Liv Mackay (Napier Sailing Club)

Liv Mackay
Photo: New Zealand SailGP Team.

Liv Mackay joined Erica Dawson in winning selection as part of the female development programme for the New Zealand SailGP Team in 2021 and has been an integral member both on and off the water. She's been involved in every regatta so far this year and helmed the boat on numerous occasions in training and has also played a key role in communications and analysis to help the team get every ounce of speed out of their F50.

Andy Maloney (RNZYS, RAYC, Murrays Bay Sailing Club)

Andy Maloney
Photo: Robert Deaves.

It was a bit like waiting for a bus - New Zealand waited nearly 60 years to win the Finn Gold Cup and then two came along one after the other. Earlier this year, Andy Maloney matched Josh Junior's achievement in 2019 of winning the Finn world championships and ensuring the famous trophy stayed in this country for another year (the 2020 Finn Gold Cup was cancelled due to Covid-19). Maloney led from virtually start to finish in Porto, revelling in the often big waves and strong breezes, to finish ahead of Spain's Joan Cardona with great mate Junior in third. Maloney was also a key member of Team New Zealand's America's Cup-winning crew and the New Zealand SailGP Team.

Sam Meech (Tauranga Yacht & Power Boat Club)

Sam Meech
Photo: Sailing Energy / World Sailing.

A 10th-placed finish at the Tokyo Olympics might not have been the result Sam Meech was after at the Games but that didn't tell the full story of his regatta. The Rio bronze medallist went in as one of the favourites in the Laser but woke up with an infected knee on the eve of the event. Not only was it painful but it also severely restricted his movement which made a top-10 finish in the most competitive of the Olympic classes a notable achievement.
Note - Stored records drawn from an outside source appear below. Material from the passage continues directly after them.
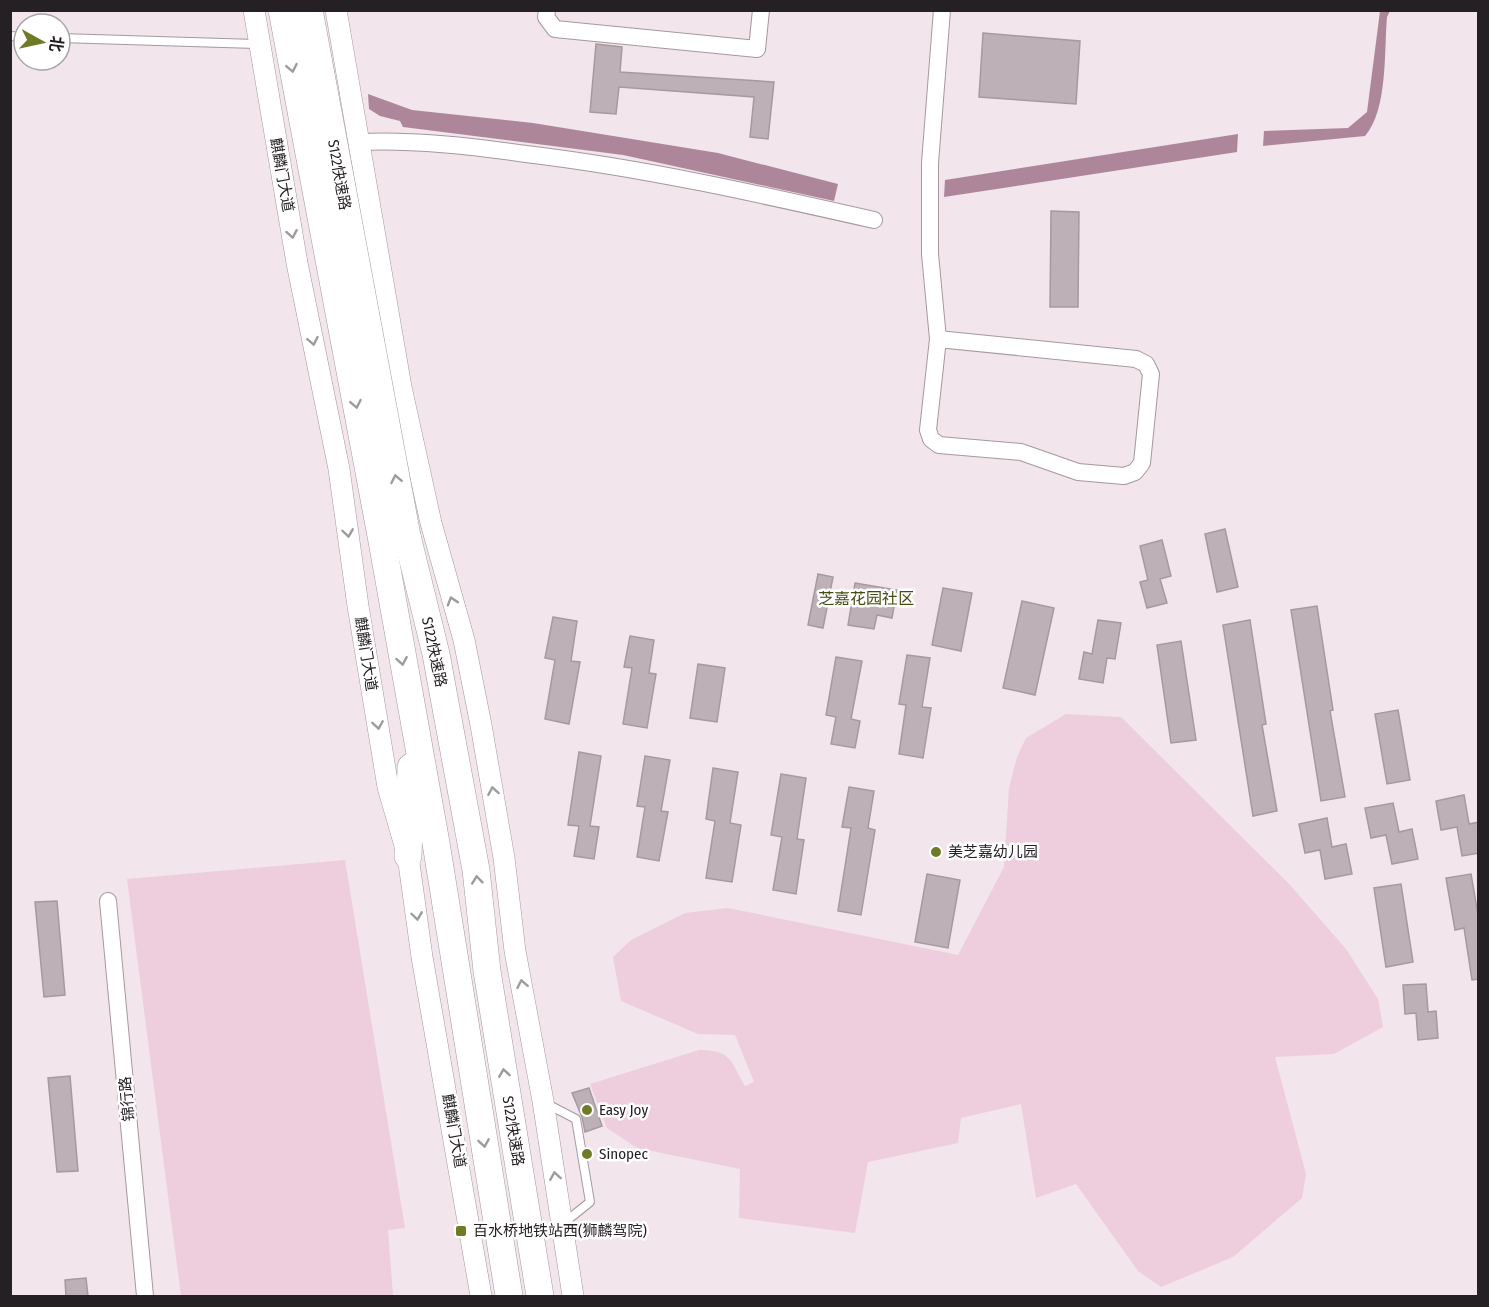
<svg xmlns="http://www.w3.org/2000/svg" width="1489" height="1307" viewBox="0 0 1489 1307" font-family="'Fira Sans Condensed','Noto Sans SC',sans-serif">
<rect width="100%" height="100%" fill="#f2e5eb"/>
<g fill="#eecedd">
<path d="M1066 714 1121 717 1290 885 1346 949 1378 999 1383 1027 1334 1054 1275 1057 1306 1174 1302 1198 1233 1257 1161 1287 1138 1271 1076 1184 1036 1198 1021 1104 961 1118 958 1143 868 1162 855 1233 739 1218 740 1169 637 1148 607 1128 590 1084 699 1050C732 1050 730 1061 745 1086L754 1082 735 1035 698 1034 621 1001 613 957 631 940 685 913 728 908 958 955 1004 867 1009 788 1017 757 1026 738Z"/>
<path d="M345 860 405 1228 388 1230 393 1296H181L127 879Z"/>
</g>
<g fill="#ad8799">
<path d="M1380 11H1390L1387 17C1384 51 1388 110 1365 136L1263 146 1264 131 1348 128 1367 112Z"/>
<path d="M368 94 412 110 533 123 718 153 838 184 834 201 623 155 403 127 400 121 380 116 369 109Z"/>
<path d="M1238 134 1237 152 944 197 945 180Z"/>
</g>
<g fill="#bdb0b6" stroke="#a69a9f" stroke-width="1.5">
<path d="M983 33 1080 41 1076 104 979 97Z"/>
<path d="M596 44 622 47 620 72 774 82 768 139 750 137 754 97 619 87 616 114 590 112Z"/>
<path d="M1051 211 1079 212 1078 307H1050Z"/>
<path d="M1225 529 1238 587 1217 592 1205 534Z"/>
<path d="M1162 540 1171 576 1160 579 1167 603 1147 608 1140 582 1148 580 1140 546Z"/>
<path d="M818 574 833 577 823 628 808 625Z"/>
<path d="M855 583 897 590 892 618 877 615 874 629 848 625Z"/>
<path d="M943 588 972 593 961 651 932 645Z"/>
<path d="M1022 601 1054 608 1035 695 1003 688Z"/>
<path d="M1317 606 1333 710 1330 711 1345 797 1321 801 1291 610Z"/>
<path d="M553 617 577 621 571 661 580 662 569 724 545 719 555 660 545 658Z"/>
<path d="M1098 620 1121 623 1115 659 1107 658 1103 683 1079 679 1084 652 1092 654Z"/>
<path d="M1250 620 1266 724 1262 725 1277 811 1253 816 1223 625Z"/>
<path d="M630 636 654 640 649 673 656 674 647 728 623 724 632 668 624 667Z"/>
<path d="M1181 641 1196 740 1171 743 1157 645Z"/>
<path d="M907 655 930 658 922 707 931 708 923 758 899 754 906 705 899 704Z"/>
<path d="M836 657 862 661 851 719 860 721 855 748 831 744 836 717 826 715Z"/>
<path d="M698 664 725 668 717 722 690 718Z"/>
<path d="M1398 710 1410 780 1387 784 1375 714Z"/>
<path d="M579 752 601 756 590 826 599 827 594 859 574 856 579 826 568 825Z"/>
<path d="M645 756 670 760 661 811 668 812 659 861 637 857 645 807 637 806Z"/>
<path d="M713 768 738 772 730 823 741 825 732 882 706 878 715 821 706 819Z"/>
<path d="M781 774 806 778 797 839 804 840 796 894 773 890 782 837 771 835Z"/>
<path d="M849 787 874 791 868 828 875 830 861 915 838 911 851 828 842 827Z"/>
<path d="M1464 795 1469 824 1479 822V853L1462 856 1457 827 1441 830 1436 801Z"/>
<path d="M1393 803 1399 832 1412 829 1418 859 1392 864 1386 835 1371 838 1365 808Z"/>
<path d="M1327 818 1332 847 1346 844 1352 874 1325 879 1320 850 1305 853 1299 824Z"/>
<path d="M927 874 960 880 948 948 915 942Z"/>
<path d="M1471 874 1479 920V979L1472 980 1464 928 1455 930 1446 878Z"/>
<path d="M1401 884 1413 962 1386 967 1374 888Z"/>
<path d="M57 901 65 995 44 997 35 902Z"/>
<path d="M1426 984 1428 1012 1436 1011 1438 1038 1418 1040 1416 1013 1405 1014 1403 985Z"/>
<path d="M70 1076 78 1171 57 1172 48 1078Z"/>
<path d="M589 1088 602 1126 585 1132 582 1117 572 1093Z"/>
<path d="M86 1278 88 1296H66L65 1280Z"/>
</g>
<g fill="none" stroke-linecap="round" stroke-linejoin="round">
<defs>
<g id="service">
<path d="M10 36 24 37"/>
<path d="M60 38 259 44"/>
<path d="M547 1104 576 1119 590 1202 565 1222"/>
</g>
<g id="minor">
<path d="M547 10 546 17 555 29 757 49 761 10"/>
<path d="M359 142C416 140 470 146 526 154 644 168 759 194 874 220"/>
<path d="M938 339 1136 359 1146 364 1151 374 1142 463 1135 472 1124 476 1078 472 1021 452 939 445 931 439 928 430 938 339 930 254V163L942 10"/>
<path d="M108 901 145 1296"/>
</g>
<g id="tertiary">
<path d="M254 10 297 263 339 469 358 606 388 787 408 856 422 957 481 1296"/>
<path d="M336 10 401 387 431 523 464 640 481 725 504 858 515 951 543 1101 573 1296"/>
</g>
<g id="trunk">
<path d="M407 536 436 654 476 870 487 971 540 1296"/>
<path d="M382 541 436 843 509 1296"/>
<path d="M408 856 411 767"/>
</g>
</defs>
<use href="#service" stroke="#a5989e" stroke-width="10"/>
<use href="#minor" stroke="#a5989e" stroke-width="18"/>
<use href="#tertiary" stroke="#a5989e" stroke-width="22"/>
<use href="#trunk" stroke="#a5989e" stroke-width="28"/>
<use href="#service" stroke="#fff" stroke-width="8"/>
<use href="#minor" stroke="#fff" stroke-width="16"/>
<use href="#tertiary" stroke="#fff" stroke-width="21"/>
<use href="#trunk" stroke="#fff" stroke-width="27"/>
<defs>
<g id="trunk-bridge">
<path d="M282 10 382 541"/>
<path d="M309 10 407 536"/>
</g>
</defs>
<use href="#trunk-bridge" stroke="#a5989e" stroke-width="28" stroke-linecap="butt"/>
<use href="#trunk-bridge" stroke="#fff" stroke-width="27"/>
</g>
<defs><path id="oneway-chevron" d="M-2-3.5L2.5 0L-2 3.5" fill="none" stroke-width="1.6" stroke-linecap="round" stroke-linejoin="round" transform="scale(1.5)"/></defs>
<g stroke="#9d9b9c">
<use href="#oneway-chevron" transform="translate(292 68) rotate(79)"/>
<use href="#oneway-chevron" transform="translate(292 234) rotate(80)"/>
<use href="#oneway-chevron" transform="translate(313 341) rotate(79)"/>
<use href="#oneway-chevron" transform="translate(356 404) rotate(79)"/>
<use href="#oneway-chevron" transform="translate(396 479) rotate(-101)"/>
<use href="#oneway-chevron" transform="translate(348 533) rotate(82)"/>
<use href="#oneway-chevron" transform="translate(452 601) rotate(-107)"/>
<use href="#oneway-chevron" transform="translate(402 661) rotate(80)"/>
<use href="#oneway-chevron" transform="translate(378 725) rotate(81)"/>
<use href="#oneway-chevron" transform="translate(493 791) rotate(-100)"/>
<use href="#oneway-chevron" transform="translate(477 880) rotate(-96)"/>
<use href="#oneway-chevron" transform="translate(417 916) rotate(82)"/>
<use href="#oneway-chevron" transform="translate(522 984) rotate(-101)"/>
<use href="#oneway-chevron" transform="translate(504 1073) rotate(-99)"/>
<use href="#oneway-chevron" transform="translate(484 1143) rotate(81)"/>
<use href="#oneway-chevron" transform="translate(555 1176) rotate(-99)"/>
</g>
<g fill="#707b28" stroke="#fff" stroke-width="2">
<circle cx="936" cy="852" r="6"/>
<circle cx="587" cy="1110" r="6"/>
<circle cx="587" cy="1154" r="6"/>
<rect x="455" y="1225" width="12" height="12" rx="3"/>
</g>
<g text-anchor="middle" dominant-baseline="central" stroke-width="5" stroke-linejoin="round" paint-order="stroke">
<g font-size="15" fill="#252023" stroke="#fff">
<text transform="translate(282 175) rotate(80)">麒麟门大道</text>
<text transform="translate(339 175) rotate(80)">S122快速路</text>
<text transform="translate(434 652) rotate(78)">S122快速路</text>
<text transform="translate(366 654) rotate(81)">麒麟门大道</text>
<text transform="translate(127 1099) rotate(-95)">锦行路</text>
<text transform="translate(454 1131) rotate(80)">麒麟门大道</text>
<text transform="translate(513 1131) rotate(81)">S122快速路</text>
</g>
<g font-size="15" fill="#252023" stroke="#fff" text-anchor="start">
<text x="948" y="852">美芝嘉幼儿园</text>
<text x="599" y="1110">Easy Joy</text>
<text x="599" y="1154">Sinopec</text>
<text x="473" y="1231">百水桥地铁站西(狮麟驾院)</text>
</g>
<g font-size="16" fill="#444c12" stroke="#fff">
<text x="866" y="598">芝嘉花园社区</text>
</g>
</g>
<rect width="1489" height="1307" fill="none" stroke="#252023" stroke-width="24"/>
<g transform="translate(42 42) rotate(98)"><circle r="28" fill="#ffffff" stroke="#a8a6a7" stroke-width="1.5"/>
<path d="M0-4.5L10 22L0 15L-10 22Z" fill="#707b28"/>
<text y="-9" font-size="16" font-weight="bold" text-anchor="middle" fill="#252023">北</text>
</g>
</svg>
Paul Snow-Hansen and Daniel Willcox (Wakatere Boating Club and Murrays Bay Sailing Club)

Paul Snow-Hansen and Dan Willcox
Photo: Sailing Energy / World Sailing.

Finishing fourth at an Olympic Games is never easy but Paul Snow-Hansen and Dan Willcox can look back on their Tokyo campaign with immense pride. The pair sailed consistently well throughout the event in sometimes treacherous conditions but fell agonisingly short of a spot on the podium, finishing two points off third. They had gone into the Olympics with a realistic shot of a medal after winning the European championships earlier in the year in their first international regatta in more than 12 months.

Lukas Walton-Keim (Takapuna Boating Club)

Lukas Walton-Keim
Photo: Foil Bay of Islands.

Kitefoiler Lukas Walton-Keim was untouchable on the domestic front over the last 12 months, winning everything he entered from the national championships and Foil Bay of Islands to the King of the Waitemata. At Foil Bay of Islands, for instance, he won all 10 races. Walton-Keim has his sights on the 2024 Paris Olympics, when kitefoiling will be on the programme for the first time, and showed some promise at the recent world championships by finishing 25th in his first international competition in two years.